Her already shaky foundations had been rocked by the secret Mariam had kept from her and, no matter how much she wanted to ask her mum about it, she couldn’t. Because Mariam Soames was ill. Very ill. Words like stage three and cancer sent tremors through her and Summer dashed away a tear that threatened to fall. So no. She couldn’t ask her mum about why she’d lied about knowing her father’s identity. So that only left her one other option.
‘Syntagma Square,’ a robotic voice announced, and Summer grabbed her large rucksack and made it off the bus just in time.

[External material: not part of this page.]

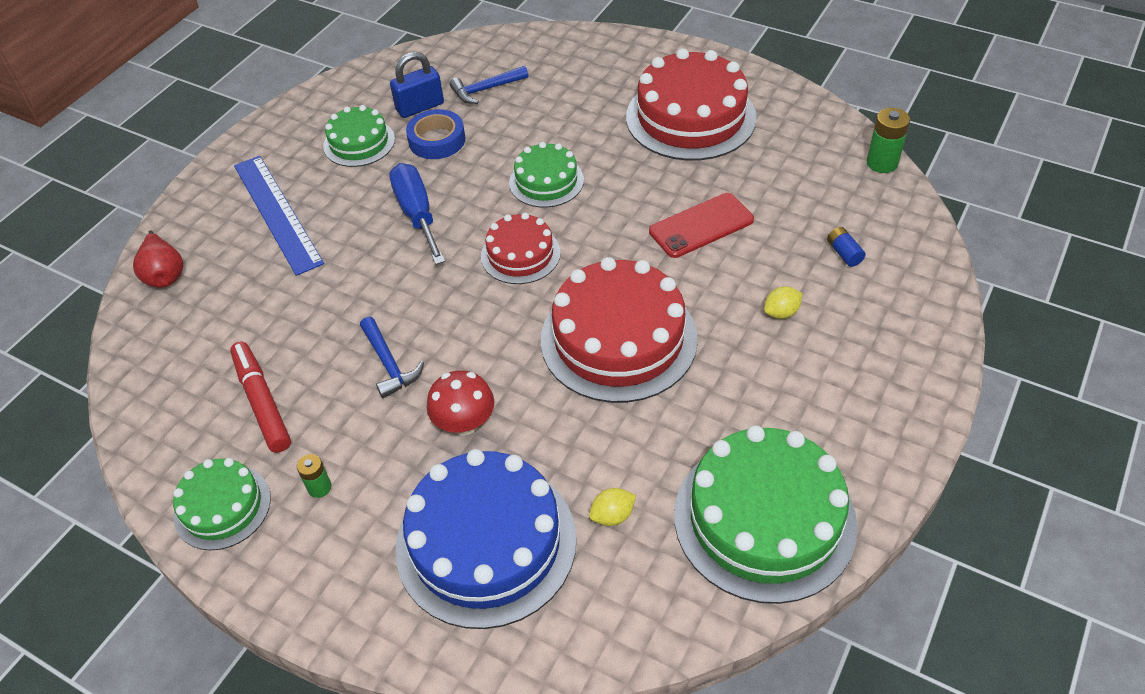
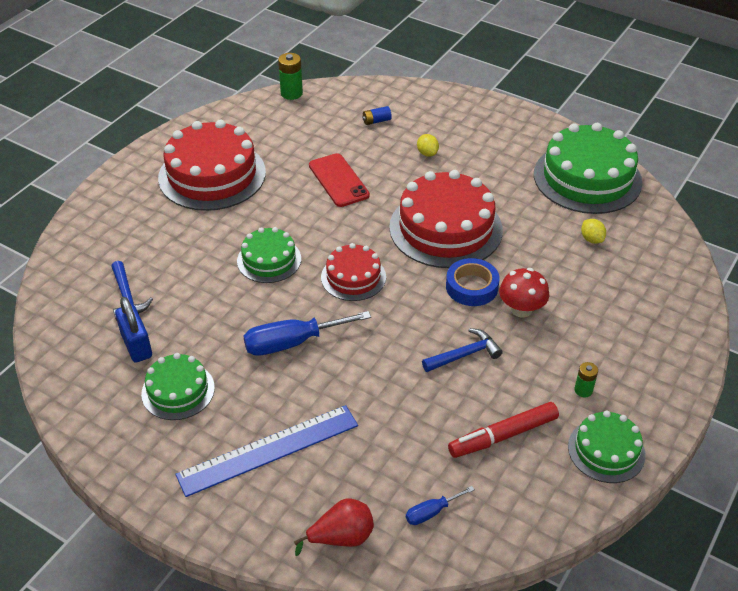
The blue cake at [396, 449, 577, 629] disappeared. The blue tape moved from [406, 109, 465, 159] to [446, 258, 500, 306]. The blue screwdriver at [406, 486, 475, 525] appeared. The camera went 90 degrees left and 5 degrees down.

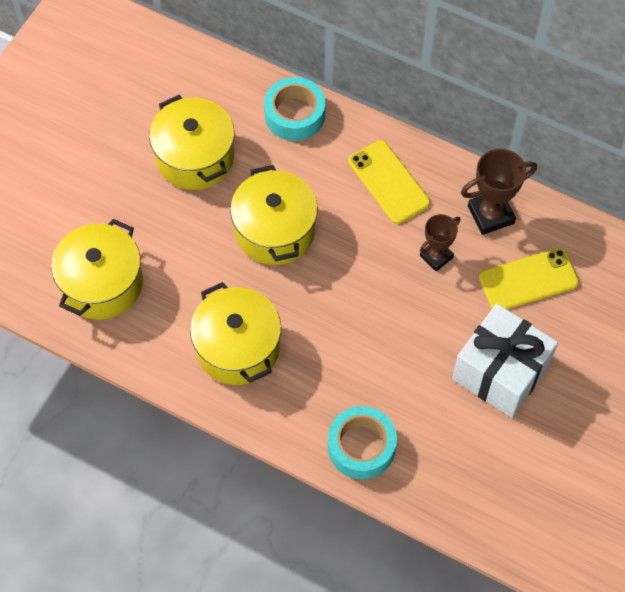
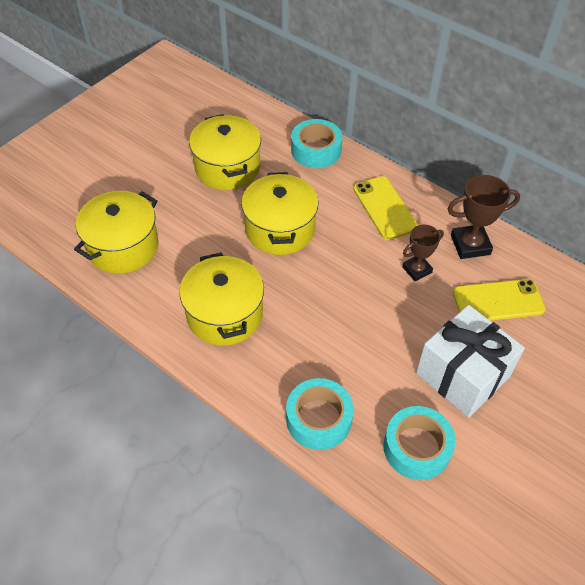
The turquoise tape at [383, 406, 456, 480] appeared. The camera went 10 degrees right and 10 degrees down.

She had planned to find her hotel first. It was, according to the guide, less than a ten-minute walk south of the square. But when she turned and saw the Parliament building behind her, she lost her breath on a gasp. On the opposite side of a wide road, white columns gleamed against the burnt yellow brickwork and towered magnificently over the square. Behind her, steps led down to a fountain where kids were playing and screaming and splashing water at each other. Off to the side were rows and rows of canopied tables and chairs, the scent of coffee hitting her all the way to where she stood.
In an instant she was filled with something she could hardly explain. Her geophysics professors and fellow students certainly would have laughed if she’d tried to explain it to them, but her heart swelled and she was brimming with something warm and thick and sweet. This was part of her culture, her heritage, her identity.
She walked across the length of the square, taking it all in. The heat, the people, the colour, the noise—it was so different to what she was used to. She was about to try and find the road that her hotel was on when she followed the sleek lines of a gleaming office building into the sky, shocked to see a bright red illuminated sign bearing her father’s name.